Funny, but no one really knows.
These terms have been part of the fabric of detective fiction for years and, one has to assume, the real nitty gritty patter of life on the street--or prison--where most slang shows up first.
Now, according to my best reference, the Oxford English Dictionary, the source that records when a word was at least written down for the first time, a Gumshoe might refer to the gum-soled or rubber-soled shoes used by detectives to do their best sneaking around. Or the idea that a detective who is sneaking around might be better served wearing gum-soled shoes. But here, from the horse's mouth in black and white from the venerable OED, the first mention in print:
1906 A. H. LEWIS Confess. Detective 198 You're d'gum-shoe guy I was waitin' fer... It was Inspector Val tells me to lay for you.
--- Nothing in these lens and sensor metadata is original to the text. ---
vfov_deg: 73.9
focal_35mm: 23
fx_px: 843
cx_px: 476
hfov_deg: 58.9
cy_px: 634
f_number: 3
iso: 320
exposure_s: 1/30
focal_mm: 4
1907Springfield (Mass.) Weekly Republ. 4 Apr. 2 He..was forced to accomplish his ends by main strength rather than by gum-shoe methods. 1908J. M. SULLIVANCrim. Slang 11 Gumshoe worker, a private detective; a spotter. 1913H. A. FRANCK Zone Policeman 88 159 But the ‘gum shoe’ naturally cannot twirl a police club. 1927D. HAMMETT in Black Mask Nov. 21/2 He..looked me up and down, growled: ‘So you're a lousy gum-shoe.’
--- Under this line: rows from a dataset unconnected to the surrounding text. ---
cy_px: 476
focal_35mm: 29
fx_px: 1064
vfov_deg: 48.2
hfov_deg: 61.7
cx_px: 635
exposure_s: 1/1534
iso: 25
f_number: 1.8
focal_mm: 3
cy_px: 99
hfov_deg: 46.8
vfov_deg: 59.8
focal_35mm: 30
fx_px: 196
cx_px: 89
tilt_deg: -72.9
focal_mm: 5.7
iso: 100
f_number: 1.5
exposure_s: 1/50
Shamus is a bit trickier. The OED doesn't know for sure. It might be for the given name "Seamus", an Irish name which might then refer to a cop on the beat or someone with the same accuity in catching criminals as a cop. This is the one pronounced with a long a, "Shaymus." That's how I've always pronounced it, always thought it was pronounced that way. But if you watch the 1941 The Maltese Falcon directed by John Huston and starring Humphry Bogart as the definitive Sam Spade, Bogart pronounces it Shahmus, soft a. Which might lend credence to the other derivation in the OED which is Shames(h), a Jewish term which means a beadle or sexton in a synagogue, first mentioned in 1650. Originally more like a sacristan who helps prepare for the service for the rabbi, but then latter more of a bouncer: 1903 Standard 27 Apr., There is a ‘shammas’ acting as beadle, door-keeper, collector, cook, and utility-man in emergencies.
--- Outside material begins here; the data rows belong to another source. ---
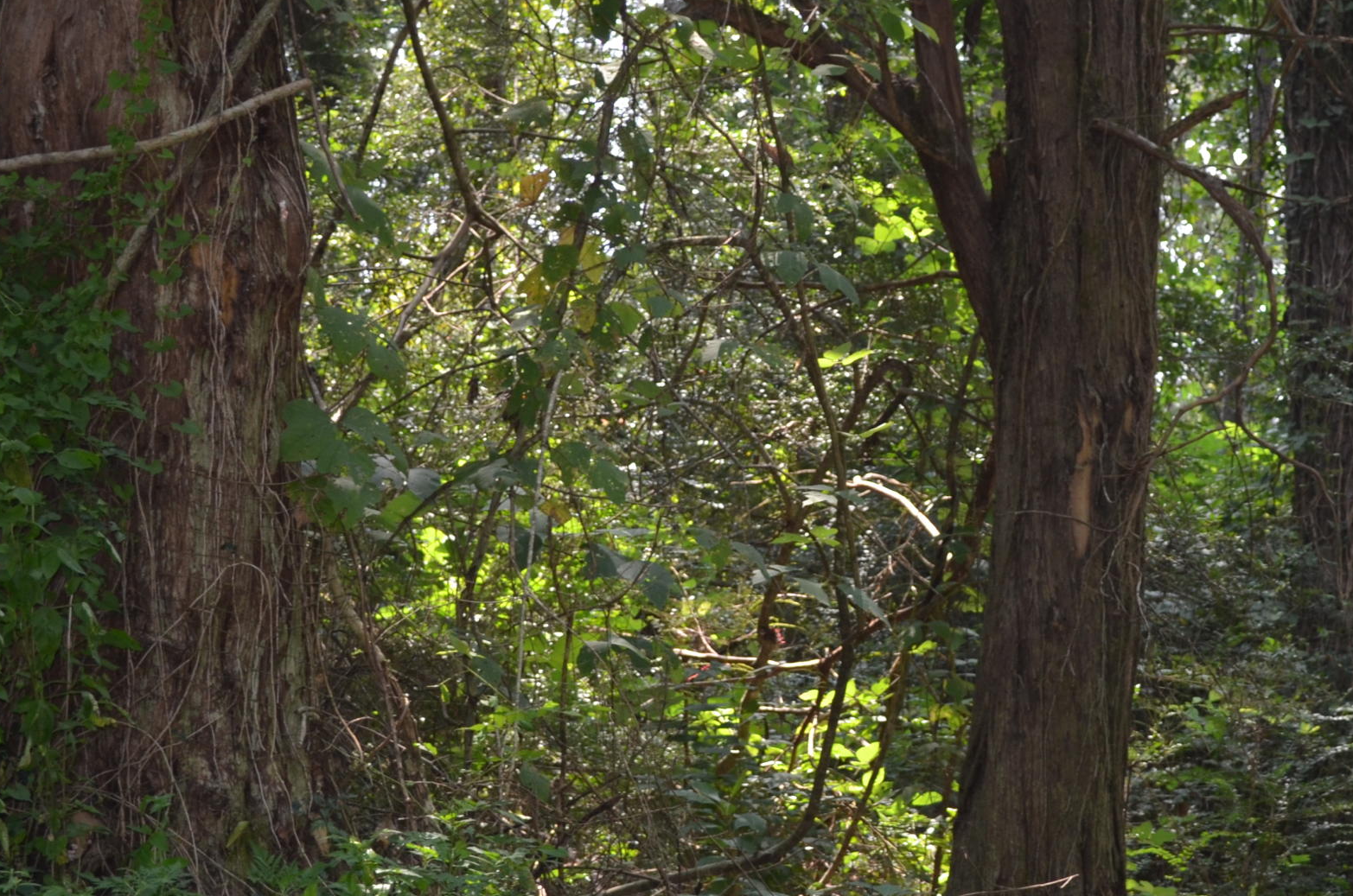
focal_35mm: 115
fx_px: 4314
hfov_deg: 17.7
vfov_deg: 11.8
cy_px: 655
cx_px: 1105
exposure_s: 1/125
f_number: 5.3
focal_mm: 40
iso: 250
Last but not least, Dick. As in private dick, or even Dick Tracy. The OED says it's a private detective or policeman. But as far as the etymology, there's a great big question mark. Though they seem to think it might derive from an abbrevtion for detective. Here's what the OED says:
1908 J. M. SULLIVAN Crim. Slang. 8 Dick, a cop, detective (Canadian slang).
1912A. H. LEWIS Apaches of N.Y. 95 Still, those plain-clothes dicks did not despair. 1924Amer. Speech I. 151/2 ‘Dick’ and ‘bull’ and ‘John Law’ have become established as names for the police. 1928E. WALLACE Gunner xxix. 234 They'd persuaded a couple of dicks--detectives--towatch the barriers. 1956J. D. CARR P. Butler for Defence xiii. 140 Plain-clothes C.I.D. men..are currently known as bogeys, busies, dicks, and scotches.
Canadian slang? Our venerable crime-speak is Canadian? *shrug* Of course, the listing gave us a few more I haven't heard of: busies and scotches. Funny thing is, there are no entries in the OED for those.
I'd better get my best Shamus on it.